Wednesday, November 13, 2019

The Moral Judges of Nathaniel Hawthornes The Scarlet Letter :: Scarlet Letter essays

The Moral Judges of The Scarlet Letter If human beings are evil, then they can easily appoint themselves as judges, and from their point of view, the decisions they make are moral. These judges try to make themselves look better, by lowering the criminal below their level. These moral judges also try to play God, by selecting, and if they have enough power, executing their decision as a punishment for the crime committed. It is as clear as glass, that these decisions that come from evil beings will also be immoral, and evil. Decisions made by moral judges reflect how much evil they possess within them. Hester had to stand on the scaffold, which was a place for public shame, and had everybody judge her for her crime, committing adultery. This punishment was decided for her by a group men who had political power. These men also thought that they were punishing an evil person, Hester, because she had sinned, and offended God.

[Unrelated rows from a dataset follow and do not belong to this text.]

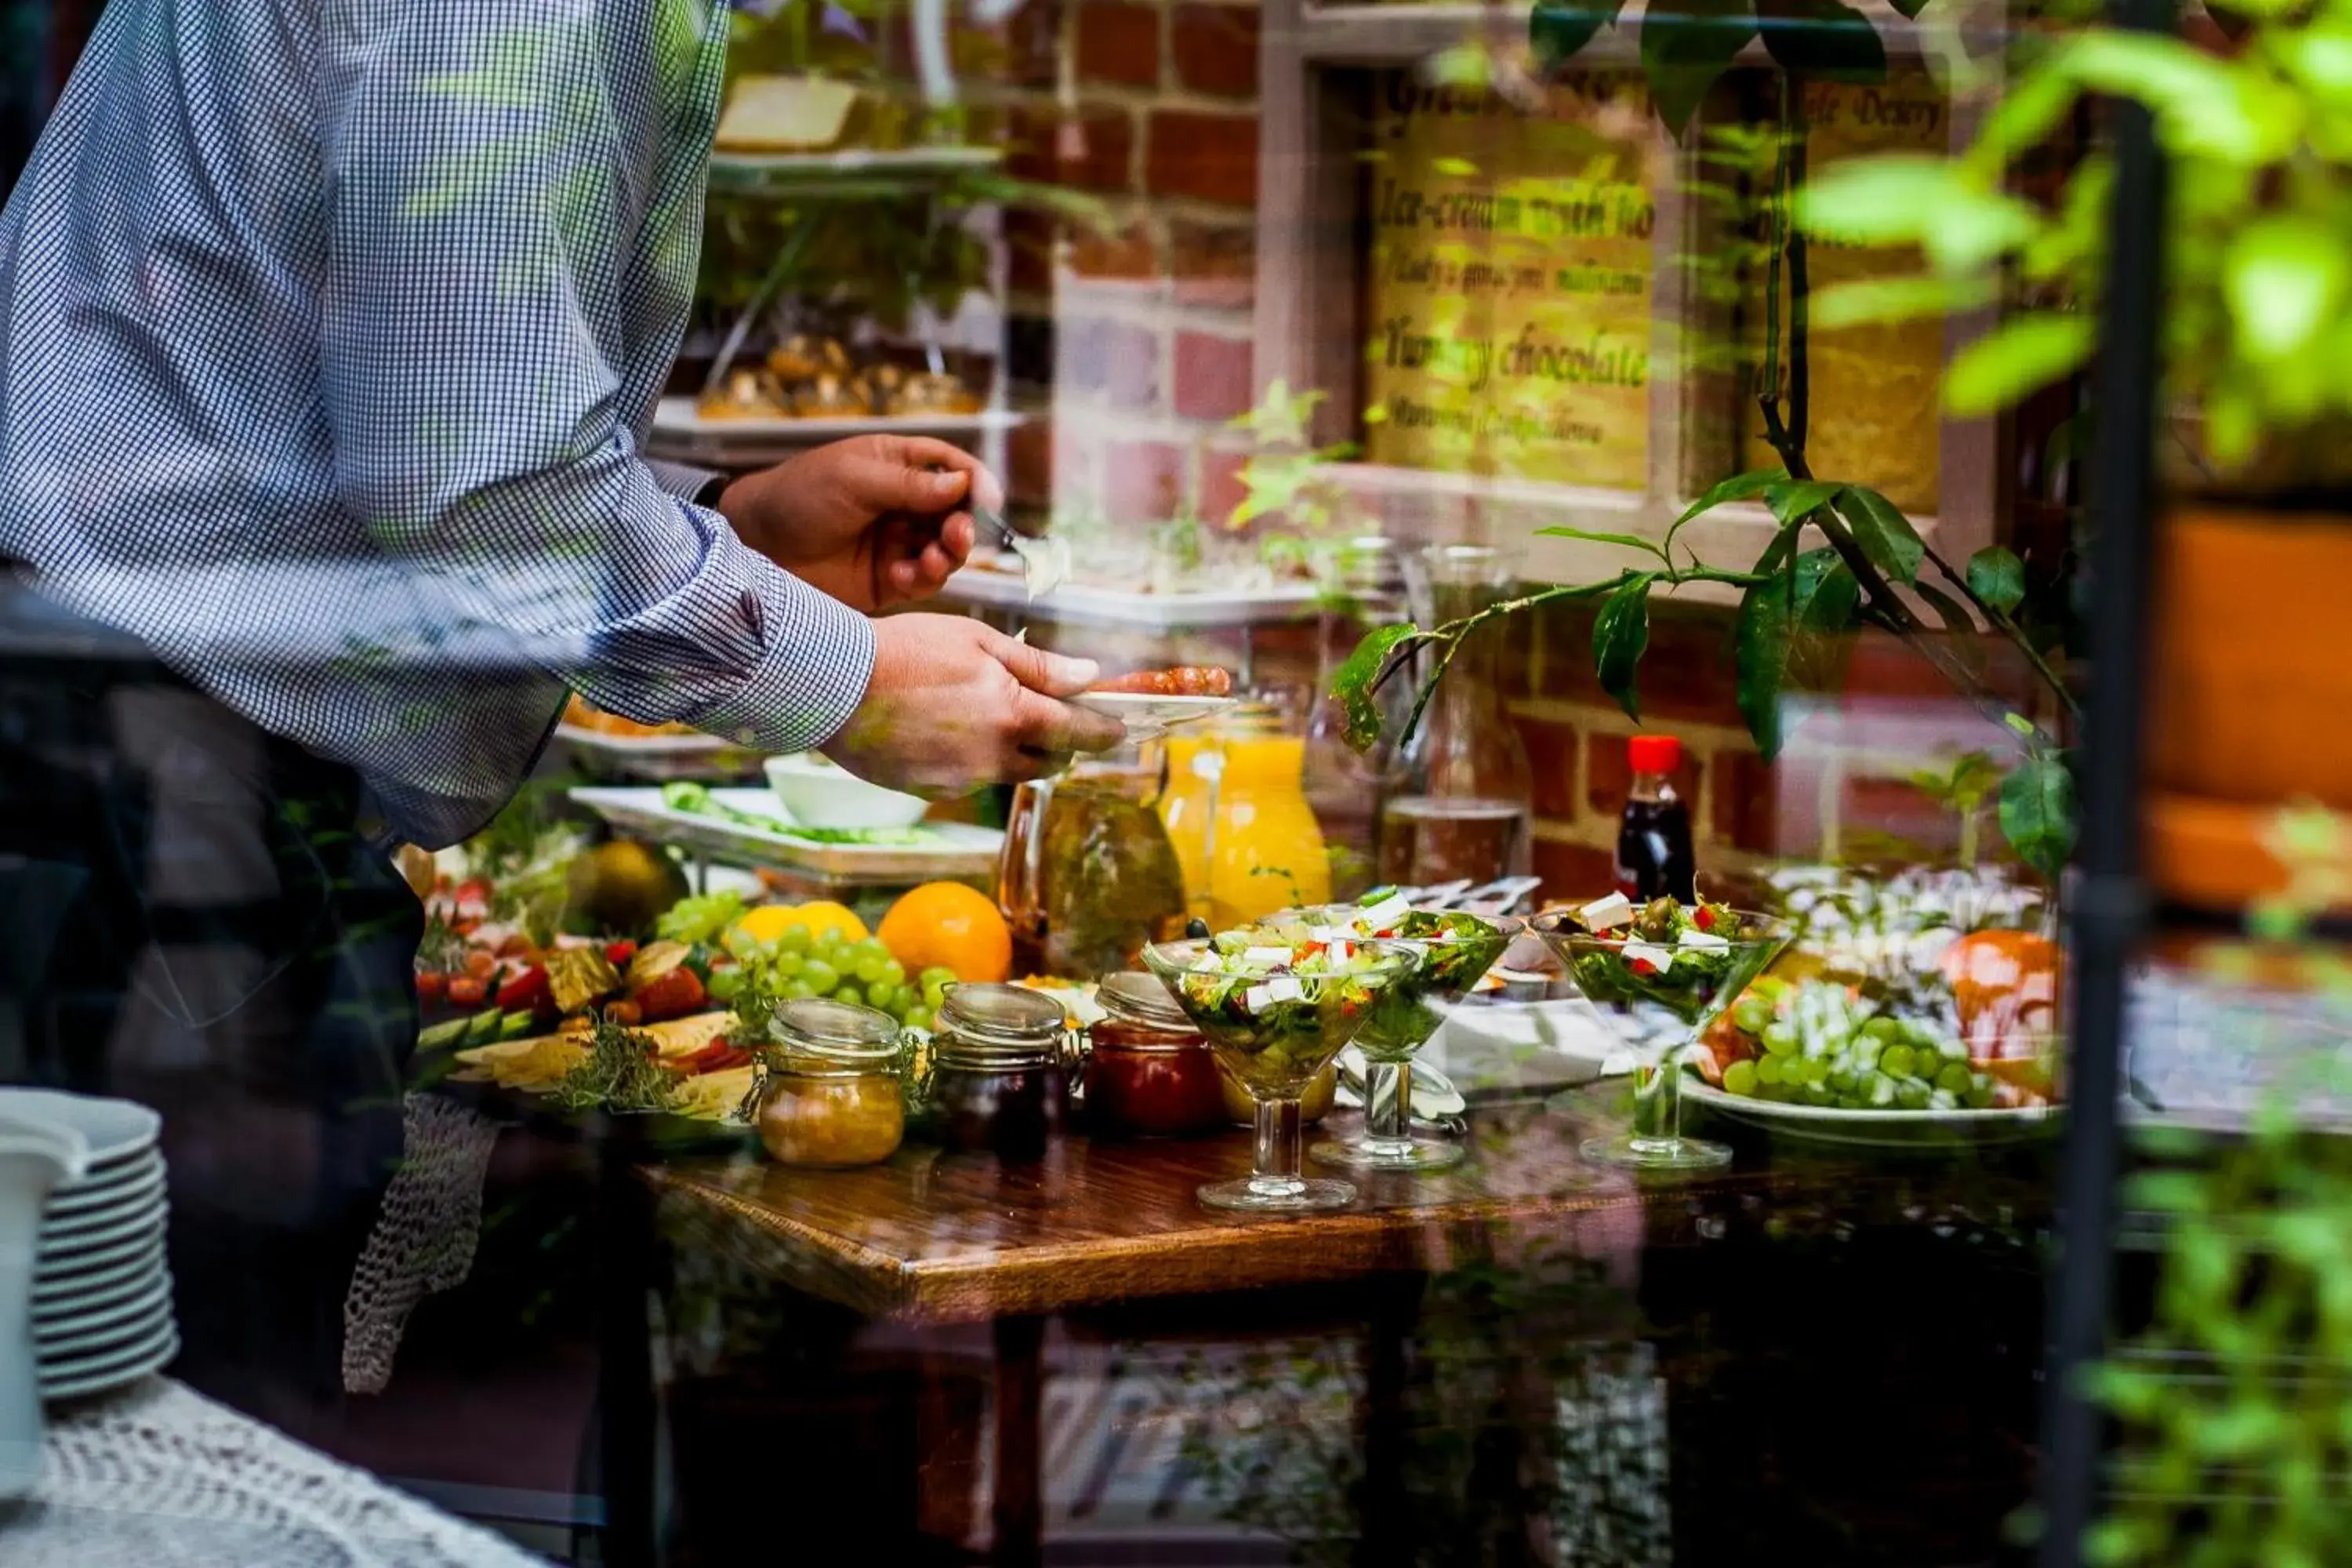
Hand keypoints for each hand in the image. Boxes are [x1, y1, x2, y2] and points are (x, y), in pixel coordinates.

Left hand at [717, 436, 996, 611]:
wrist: (755, 545)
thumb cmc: (798, 497)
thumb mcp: (855, 479)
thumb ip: (909, 484)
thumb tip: (961, 484)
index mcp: (897, 467)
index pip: (950, 468)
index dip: (973, 481)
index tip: (987, 499)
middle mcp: (904, 505)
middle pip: (957, 513)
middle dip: (965, 525)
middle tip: (958, 535)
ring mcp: (897, 544)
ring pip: (946, 550)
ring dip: (949, 555)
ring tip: (935, 558)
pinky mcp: (888, 581)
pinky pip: (923, 581)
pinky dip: (923, 579)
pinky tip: (903, 575)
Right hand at [822, 615, 1126, 792]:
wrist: (835, 683)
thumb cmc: (908, 649)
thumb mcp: (980, 642)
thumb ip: (1039, 666)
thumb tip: (1090, 677)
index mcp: (1014, 715)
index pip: (1079, 733)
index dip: (1104, 731)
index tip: (1119, 729)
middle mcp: (994, 757)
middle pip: (1050, 762)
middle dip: (1060, 743)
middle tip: (1052, 717)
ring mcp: (963, 780)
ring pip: (1011, 773)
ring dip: (1017, 752)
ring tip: (991, 717)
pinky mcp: (932, 791)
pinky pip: (971, 780)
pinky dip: (974, 759)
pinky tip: (949, 731)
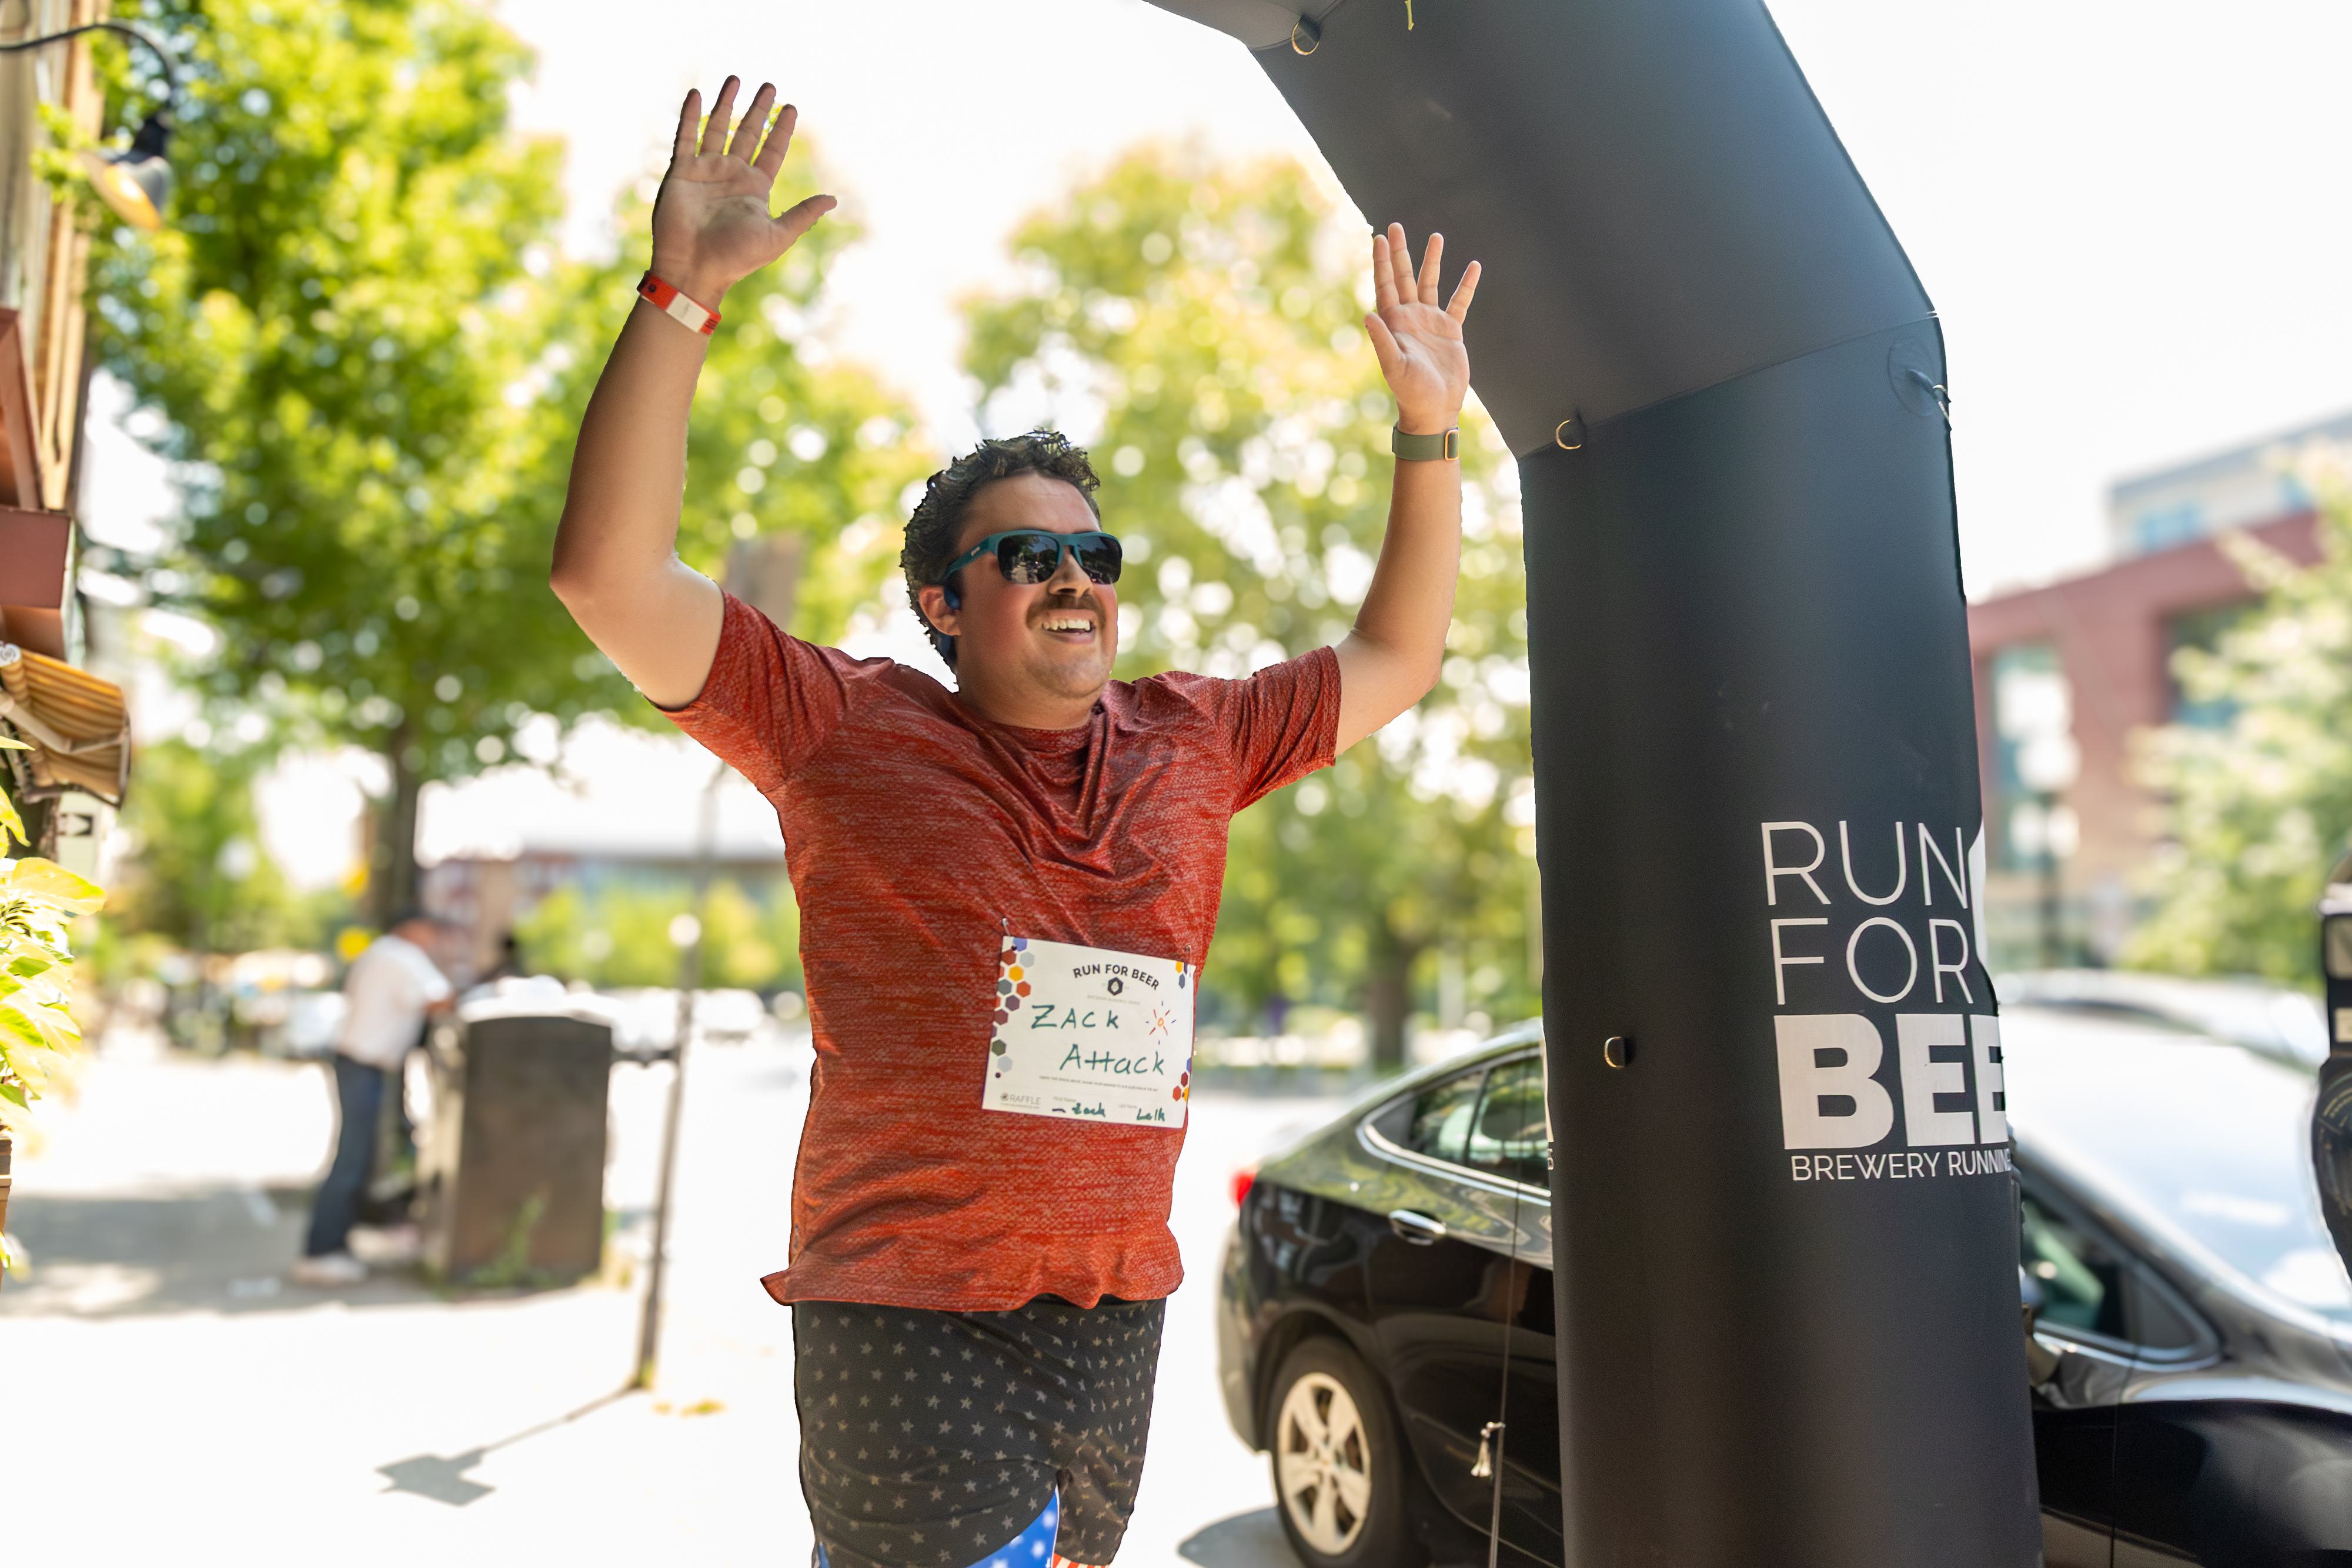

If that was true, why would a mortal decide, and act as God for God? These men in power made Hester look bad, so people on town would think that they are better than Hester, and because of that they would not sin, or they will too, will be punished. When Hester was standing on the scaffold, she was being judged by everybody, and since humans are evil, than their response towards her were not be positive, but evil. A group of women were talking with each other, and deciding on a punishment for Hester: "'What do we talk of marks and brands, whether on the bodice of her gown, or flesh of her forehead,'" (p. 49). To which another replied "'This woman has brought shame upon us all, and ought to die'" (p. 49). It is a good thing they didn't have any political power. This shows how full of evil these human self appointed judges are, and they do not only judge Hester, they also judge judges' decision. Hawthorne comments this barbarism by describing these judges: "...the ugliest as well as the most pitiless of these self-constituted judges," (p. 49). These evil women set themselves up themselves as moral judges in order to make themselves look like angels, by turning Hester into a devil.